College Graduates to Have Advantage

According to Edstrom, increased concentration is taking place in the newspaper business. With fewer papers, he predicts, will come fewer but better job opportunities, and "newspapers are going to be more and more choosy about whom they hire, with college graduates having a definite advantage."

The genial Kentuckian has largely practiced what he preaches about a varied background. Interested in newspaper work from the start, Edstrom began work on a small weekly "throw-away" journal while still at Wayne University in Detroit. He attracted the attention of the metropolitan dailies, moved up to the Detroit Free Press, and after several years, shifted to the Toledo News Beam.

Courier-Journal Has Liberal Stand

Edstrom takes greatest pride, however, in the Courier-Journal, the largest liberal paper in the South. A long line of progressive owners and editors has made possible its uniquely independent plank, proving, Edstrom believes, that "honest publishers make honest newspapers, and honest journalism pays in the long run."

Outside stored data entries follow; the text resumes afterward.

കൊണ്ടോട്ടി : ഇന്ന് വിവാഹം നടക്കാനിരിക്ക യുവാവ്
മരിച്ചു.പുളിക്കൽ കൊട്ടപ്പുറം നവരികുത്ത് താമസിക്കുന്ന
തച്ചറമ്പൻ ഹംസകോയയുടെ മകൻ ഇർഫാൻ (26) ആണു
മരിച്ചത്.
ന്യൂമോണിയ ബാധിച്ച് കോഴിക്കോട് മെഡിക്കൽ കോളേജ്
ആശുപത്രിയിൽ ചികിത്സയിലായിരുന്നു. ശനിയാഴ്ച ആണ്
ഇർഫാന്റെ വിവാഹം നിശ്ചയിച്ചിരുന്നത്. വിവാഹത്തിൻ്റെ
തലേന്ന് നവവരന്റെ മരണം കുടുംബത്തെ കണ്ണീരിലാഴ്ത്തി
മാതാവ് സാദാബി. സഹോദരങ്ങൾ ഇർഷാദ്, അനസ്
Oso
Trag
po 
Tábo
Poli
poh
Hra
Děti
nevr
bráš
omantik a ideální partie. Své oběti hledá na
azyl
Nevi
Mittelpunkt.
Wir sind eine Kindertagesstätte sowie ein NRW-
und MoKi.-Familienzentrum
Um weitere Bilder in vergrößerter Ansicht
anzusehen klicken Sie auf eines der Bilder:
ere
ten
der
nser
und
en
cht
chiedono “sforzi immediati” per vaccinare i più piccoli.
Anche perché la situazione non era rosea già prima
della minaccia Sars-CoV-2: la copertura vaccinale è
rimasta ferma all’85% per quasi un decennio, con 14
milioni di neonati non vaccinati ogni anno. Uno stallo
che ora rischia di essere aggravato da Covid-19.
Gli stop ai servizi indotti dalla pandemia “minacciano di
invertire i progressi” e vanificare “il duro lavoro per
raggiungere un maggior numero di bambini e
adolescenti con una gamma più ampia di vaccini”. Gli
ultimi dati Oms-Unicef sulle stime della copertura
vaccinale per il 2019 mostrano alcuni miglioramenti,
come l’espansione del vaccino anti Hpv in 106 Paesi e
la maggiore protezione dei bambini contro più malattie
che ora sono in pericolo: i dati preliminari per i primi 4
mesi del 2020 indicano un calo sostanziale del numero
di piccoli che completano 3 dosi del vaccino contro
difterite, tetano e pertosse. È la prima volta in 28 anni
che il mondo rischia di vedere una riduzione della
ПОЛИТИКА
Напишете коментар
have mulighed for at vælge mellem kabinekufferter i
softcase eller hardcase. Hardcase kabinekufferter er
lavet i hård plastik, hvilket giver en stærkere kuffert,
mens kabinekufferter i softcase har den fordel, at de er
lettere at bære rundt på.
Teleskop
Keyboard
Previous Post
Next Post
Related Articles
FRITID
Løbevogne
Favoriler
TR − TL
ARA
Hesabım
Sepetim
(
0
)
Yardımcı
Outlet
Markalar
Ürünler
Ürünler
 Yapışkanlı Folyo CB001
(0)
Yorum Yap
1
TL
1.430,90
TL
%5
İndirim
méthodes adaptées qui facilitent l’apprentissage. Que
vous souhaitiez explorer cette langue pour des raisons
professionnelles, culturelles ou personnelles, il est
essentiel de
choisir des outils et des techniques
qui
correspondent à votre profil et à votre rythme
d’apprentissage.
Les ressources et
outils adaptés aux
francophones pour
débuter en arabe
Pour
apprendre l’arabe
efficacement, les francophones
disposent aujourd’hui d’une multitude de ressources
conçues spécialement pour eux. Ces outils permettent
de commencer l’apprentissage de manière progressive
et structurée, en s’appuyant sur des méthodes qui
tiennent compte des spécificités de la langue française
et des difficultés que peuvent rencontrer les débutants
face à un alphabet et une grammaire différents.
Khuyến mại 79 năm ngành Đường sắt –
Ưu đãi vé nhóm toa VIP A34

Believing that the newspaper should contribute to the well-being of the community, Edstrom is hopeful that they can do a "great deal" towards racial tolerance, and, more specifically, to help stamp out discrimination against the Negro.

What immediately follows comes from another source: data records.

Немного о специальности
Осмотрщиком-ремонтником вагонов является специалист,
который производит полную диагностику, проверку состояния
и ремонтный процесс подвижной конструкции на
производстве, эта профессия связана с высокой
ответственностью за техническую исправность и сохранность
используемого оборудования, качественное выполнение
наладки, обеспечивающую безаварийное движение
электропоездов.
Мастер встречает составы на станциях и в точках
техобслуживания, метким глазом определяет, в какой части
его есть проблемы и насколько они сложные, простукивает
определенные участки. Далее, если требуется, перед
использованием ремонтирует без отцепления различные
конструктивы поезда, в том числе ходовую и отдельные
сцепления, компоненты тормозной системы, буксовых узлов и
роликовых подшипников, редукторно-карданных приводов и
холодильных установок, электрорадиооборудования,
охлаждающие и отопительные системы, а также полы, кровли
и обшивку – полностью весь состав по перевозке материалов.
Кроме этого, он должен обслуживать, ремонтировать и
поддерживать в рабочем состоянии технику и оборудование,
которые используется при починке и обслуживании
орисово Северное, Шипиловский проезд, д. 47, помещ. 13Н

"But the Southern newspaper should not do a lot of lip service about equality for Negroes, and then not do anything about it," he emphasizes. "The course of a liberal newspaper is to get first things done first, namely, achieve for them political and economic equality."

"You only hurt the cause of the Southern Negro," according to Edstrom, "if you holler about social equality. That," he explains, "is a thing you can't legislate. I'm afraid that if we don't approach the problems in the right way," he warns, "we're going to have conflict, bloody conflict." The Courier-Journal has consistently campaigned for equal political and economic opportunities for Negroes, supporting several of their candidates in state and local elections.

Edstrom grants that "the Negro is still not a one hundred percent American citizen, although he has a lot of advantages which he never had before. His whole course has been upward and outward," he adds, however, "and no other race can show comparable progress."

Although he has thrived on the newspaper diet over since his college days, he finds himself regretting that he must return to that work in July. "You know," he admits with a chuckle, "when I first walked through the Yard last fall, I know I should have come to Harvard 15 years ago."